> Source:
Start
List of interstellar and circumstellar molecules

This is a list of molecules that have been detected in the interstellar medium and circumstellar envelopes, grouped by the number of component atoms. The chemical formula is listed for each detected compound, along with any ionized form that has also been observed.

Background

The molecules listed below were detected through astronomical spectroscopy. Their spectral features arise because molecules either absorb or emit a photon of light when they transition between two molecular energy levels. The energy of the photon matches the energy difference between the levels involved. Molecular electronic transitions occur when one of the molecule's electrons moves between molecular orbitals, producing a spectral line in the ultraviolet, optical or near-infrared parts of the electromagnetic spectrum. Alternatively, a vibrational transition transfers quanta of energy to vibrations of molecular bonds, producing signatures in the mid- or far-infrared. Gas-phase molecules also have quantised rotational levels, leading to transitions at microwave or radio wavelengths.
End
> Given information:
Start
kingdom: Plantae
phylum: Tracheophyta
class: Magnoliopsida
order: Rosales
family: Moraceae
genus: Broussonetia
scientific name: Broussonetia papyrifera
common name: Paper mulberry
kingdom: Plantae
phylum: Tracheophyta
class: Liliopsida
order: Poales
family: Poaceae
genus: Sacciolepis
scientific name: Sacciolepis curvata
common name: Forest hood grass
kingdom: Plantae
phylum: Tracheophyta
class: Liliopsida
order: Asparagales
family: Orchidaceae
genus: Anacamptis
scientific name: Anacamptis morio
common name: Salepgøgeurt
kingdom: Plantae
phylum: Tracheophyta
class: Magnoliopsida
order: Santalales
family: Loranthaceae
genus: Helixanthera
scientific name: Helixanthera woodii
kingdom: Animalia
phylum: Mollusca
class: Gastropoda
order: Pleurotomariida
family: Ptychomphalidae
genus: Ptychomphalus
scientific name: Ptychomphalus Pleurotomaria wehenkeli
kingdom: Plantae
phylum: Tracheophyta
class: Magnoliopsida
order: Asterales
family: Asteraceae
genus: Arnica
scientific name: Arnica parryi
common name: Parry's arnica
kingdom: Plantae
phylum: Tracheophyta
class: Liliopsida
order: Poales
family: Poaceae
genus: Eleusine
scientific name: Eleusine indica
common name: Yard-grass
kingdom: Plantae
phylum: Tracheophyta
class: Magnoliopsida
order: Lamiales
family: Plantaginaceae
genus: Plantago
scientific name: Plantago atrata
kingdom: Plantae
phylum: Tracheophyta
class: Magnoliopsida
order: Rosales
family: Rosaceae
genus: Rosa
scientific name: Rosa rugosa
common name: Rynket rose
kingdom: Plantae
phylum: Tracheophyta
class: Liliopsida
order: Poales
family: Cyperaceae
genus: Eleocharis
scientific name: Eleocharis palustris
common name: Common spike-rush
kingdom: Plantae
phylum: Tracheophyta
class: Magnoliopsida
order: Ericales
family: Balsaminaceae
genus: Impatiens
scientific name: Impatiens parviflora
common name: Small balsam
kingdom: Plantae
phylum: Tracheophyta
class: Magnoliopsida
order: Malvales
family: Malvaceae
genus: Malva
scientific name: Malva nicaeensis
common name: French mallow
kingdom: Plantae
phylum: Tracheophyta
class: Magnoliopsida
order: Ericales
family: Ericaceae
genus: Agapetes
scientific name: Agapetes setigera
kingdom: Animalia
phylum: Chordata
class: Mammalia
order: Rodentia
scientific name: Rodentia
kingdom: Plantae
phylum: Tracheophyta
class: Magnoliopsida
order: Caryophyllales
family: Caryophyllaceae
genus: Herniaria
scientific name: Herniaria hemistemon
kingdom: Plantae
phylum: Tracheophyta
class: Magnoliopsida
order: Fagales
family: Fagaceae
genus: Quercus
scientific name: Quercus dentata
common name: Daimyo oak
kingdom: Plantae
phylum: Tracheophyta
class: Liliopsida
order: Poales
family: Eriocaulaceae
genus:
End
> Parts of the exercise:
1. According to the list of interstellar molecules, which parts of the electromagnetic spectrum receive the spectral lines produced by molecular electronic transitions?
2. Render this sentence from the interstellar molecules text in Spanish: "The energy of the photon matches the energy difference between the levels involved."
3. Retype everything in the interstellar molecules text from "This is a list" down to "also been observed.".

> The answers:
1. The ultraviolet, optical or near-infrared parts.

2. La energía del fotón coincide con la diferencia de energía entre los niveles implicados.

3.
This is a list of molecules that have been detected in the interstellar medium and circumstellar envelopes, grouped by the number of component atoms. The chemical formula is listed for each detected compound, along with any ionized form that has also been observed.